(Source texts of formatted documents)
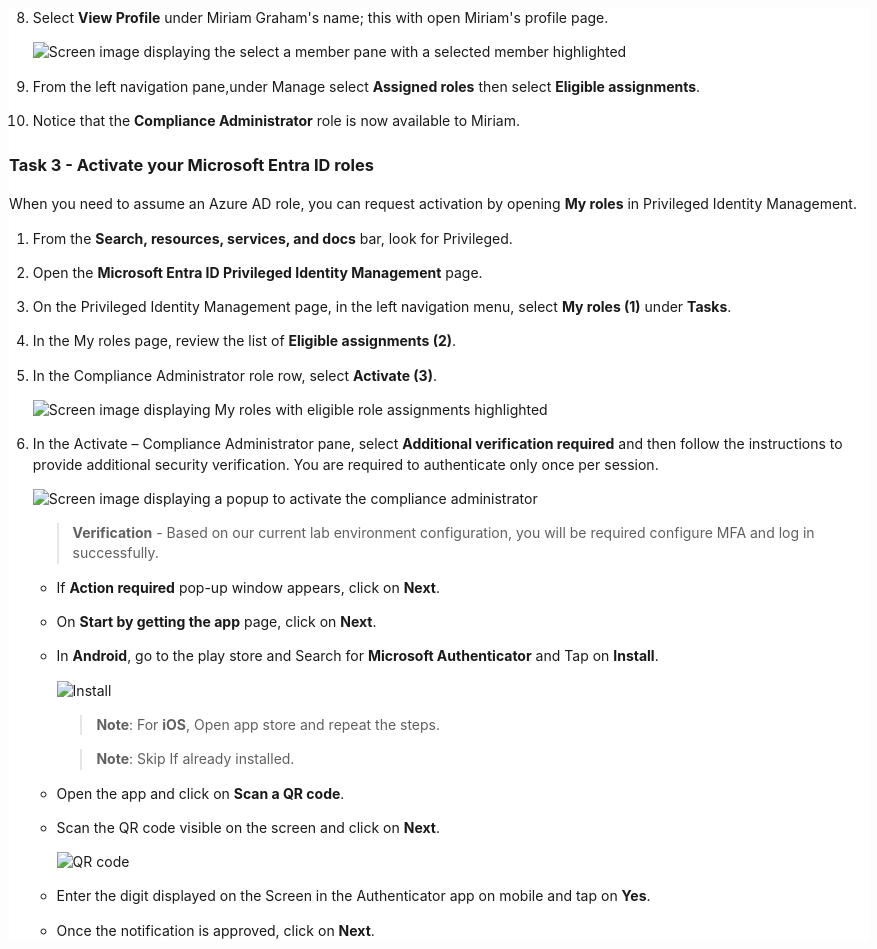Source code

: 8. Select **View Profile** under Miriam Graham's name; this with open Miriam's profile page.

   ![Screen image displaying the select a member pane with a selected member highlighted](./media/miriam.png)

9. From the left navigation pane,under Manage select **Assigned roles** then select **Eligible assignments**.

10. Notice that the **Compliance Administrator** role is now available to Miriam.

### Task 3 - Activate your Microsoft Entra ID roles

When you need to assume an Azure AD role, you can request activation by opening **My roles** in Privileged Identity Management.

1. From the **Search, resources, services, and docs** bar, look for Privileged.

2. Open the **Microsoft Entra ID Privileged Identity Management** page.

3. On the Privileged Identity Management page, in the left navigation menu, select **My roles (1)** under **Tasks**.

4. In the My roles page, review the list of **Eligible assignments (2)**.

5. In the Compliance Administrator role row, select **Activate (3)**.

    ![Screen image displaying My roles with eligible role assignments highlighted](./media/role567.png)

7. In the Activate – Compliance Administrator pane, select **Additional verification required** and then follow the instructions to provide additional security verification. You are required to authenticate only once per session.

    ![Screen image displaying a popup to activate the compliance administrator](./media/activate121.png)

    >**Verification** - Based on our current lab environment configuration, you will be required configure MFA and log in successfully.
    
     - If **Action required** pop-up window appears, click on **Next**.

     - On **Start by getting the app** page, click on **Next**.
      
     - In **Android**, go to the play store and Search for **Microsoft Authenticator** and Tap on **Install**.

         ![Install](./media/authapp.png)

         >**Note**: For **iOS**, Open app store and repeat the steps.

         >**Note**: Skip If already installed.
   
     - Open the app and click on **Scan a QR code**.

     - Scan the QR code visible on the screen and click on **Next**.

        ![QR code](./media/qrcode.png)
   
     - Enter the digit displayed on the Screen in the Authenticator app on mobile and tap on **Yes**.

     - Once the notification is approved, click on **Next**.
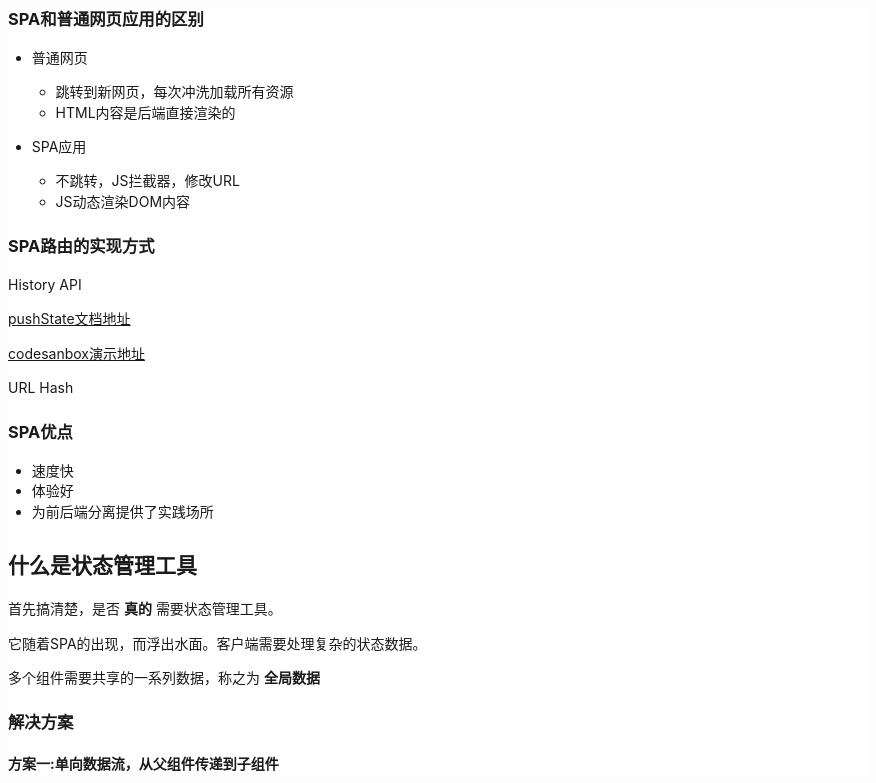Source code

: ### SPA和普通网页应用的区别

- 普通网页
  - 跳转到新网页，每次冲洗加载所有资源
  - HTML内容是后端直接渲染的

- SPA应用
  - 不跳转，JS拦截器，修改URL
  - JS动态渲染DOM内容

### SPA路由的实现方式

History API

[pushState文档地址](https://developer.mozilla.org/zh-CN/docs/Web/API/History_API#%E6%B7%BB%E5%8A%A0%E5%92%8C%E4%BF%AE%E6%94%B9%E5%8E%86%E5%8F%B2%E8%AE%B0%E5%BD%95%E4%B8%AD%E7%9A%84%E6%9D%A1%E7%9B%AE)

[codesanbox演示地址](https://codesandbox.io/s/optimistic-cookies-wgxhc?file=/src/index.js)

URL Hash

### SPA优点
- 速度快
- 体验好
- 为前后端分离提供了实践场所

## 什么是状态管理工具
首先搞清楚，是否 **真的** 需要状态管理工具。

它随着SPA的出现，而浮出水面。客户端需要处理复杂的状态数据。

多个组件需要共享的一系列数据，称之为 **全局数据**

### 解决方案

#### 方案一:单向数据流，从父组件传递到子组件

- Your task -
Render every nonblank line of the listing above as a Markdown table with two columns, Row for a running line number and Line for the text of that line. Leave the pictures out of the answer.

- Reply to the task -
| Row | Line |
|---|---|
| 1 | Source code |
| 2 | : 8. Select **View Profile** under Miriam Graham's name; this with open Miriam's profile page. |
| 3 |    ![Screen image displaying the select a member pane with a selected member highlighted](./media/miriam.png) |
| 4 | 9. From the left navigation pane,under Manage select **Assigned roles** then select **Eligible assignments**. |
| 5 | 10. Notice that the **Compliance Administrator** role is now available to Miriam. |
| 6 | ### Task 3 - Activate your Microsoft Entra ID roles |
| 7 | When you need to assume an Azure AD role, you can request activation by opening **My roles** in Privileged Identity Management. |
| 8 | 1. From the **Search, resources, services, and docs** bar, look for Privileged. |
| 9 | 2. Open the **Microsoft Entra ID Privileged Identity Management** page. |
| 10 | 3. On the Privileged Identity Management page, in the left navigation menu, select **My roles (1)** under **Tasks**. |
| 11 | 4. In the My roles page, review the list of **Eligible assignments (2)**. |
| 12 | 5. In the Compliance Administrator role row, select **Activate (3)**. |
| 13 |     ![Screen image displaying My roles with eligible role assignments highlighted](./media/role567.png) |
| 14 | 7. In the Activate – Compliance Administrator pane, select **Additional verification required** and then follow the instructions to provide additional security verification. You are required to authenticate only once per session. |
| 15 |     ![Screen image displaying a popup to activate the compliance administrator](./media/activate121.png) |
| 16 |     >**Verification** - Based on our current lab environment configuration, you will be required configure MFA and log in successfully. |
| 17 |      - If **Action required** pop-up window appears, click on **Next**. |
| 18 |      - On **Start by getting the app** page, click on **Next**. |
| 19 |      - In **Android**, go to the play store and Search for **Microsoft Authenticator** and Tap on **Install**. |
| 20 |          ![Install](./media/authapp.png) |
| 21 |          >**Note**: For **iOS**, Open app store and repeat the steps. |
| 22 |          >**Note**: Skip If already installed. |
| 23 |      - Open the app and click on **Scan a QR code**. |
| 24 |      - Scan the QR code visible on the screen and click on **Next**. |
| 25 |         ![QR code](./media/qrcode.png) |
| 26 |      - Enter the digit displayed on the Screen in the Authenticator app on mobile and tap on **Yes**. |
| 27 |      - Once the notification is approved, click on **Next**. |
| 28 | Source code |
| 29 | : ### SPA和普通网页应用的区别 |
| 30 | - 普通网页 |
| 31 |   - 跳转到新网页，每次冲洗加载所有资源 |
| 32 |   - HTML内容是后端直接渲染的 |
| 33 | - SPA应用 |
| 34 |   - 不跳转，JS拦截器，修改URL |
| 35 |   - JS动态渲染DOM内容 |
| 36 | ### SPA路由的实现方式 |
| 37 | History API |
| 38 | [pushState文档地址](https://developer.mozilla.org/zh-CN/docs/Web/API/History_API#%E6%B7%BB%E5%8A%A0%E5%92%8C%E4%BF%AE%E6%94%B9%E5%8E%86%E5%8F%B2%E8%AE%B0%E5%BD%95%E4%B8%AD%E7%9A%84%E6%9D%A1%E7%9B%AE) |
| 39 | [codesanbox演示地址](https://codesandbox.io/s/optimistic-cookies-wgxhc?file=/src/index.js) |
| 40 | URL Hash |
| 41 | ### SPA优点 |
| 42 | - 速度快 |
| 43 | - 体验好 |
| 44 | - 为前后端分离提供了实践场所 |
| 45 | ## 什么是状态管理工具 |
| 46 | 首先搞清楚，是否 **真的** 需要状态管理工具。 |
| 47 | 它随着SPA的出现，而浮出水面。客户端需要处理复杂的状态数据。 |
| 48 | 多个组件需要共享的一系列数据，称之为 **全局数据** |
| 49 | ### 解决方案 |
| 50 | #### 方案一:单向数据流，从父组件传递到子组件 |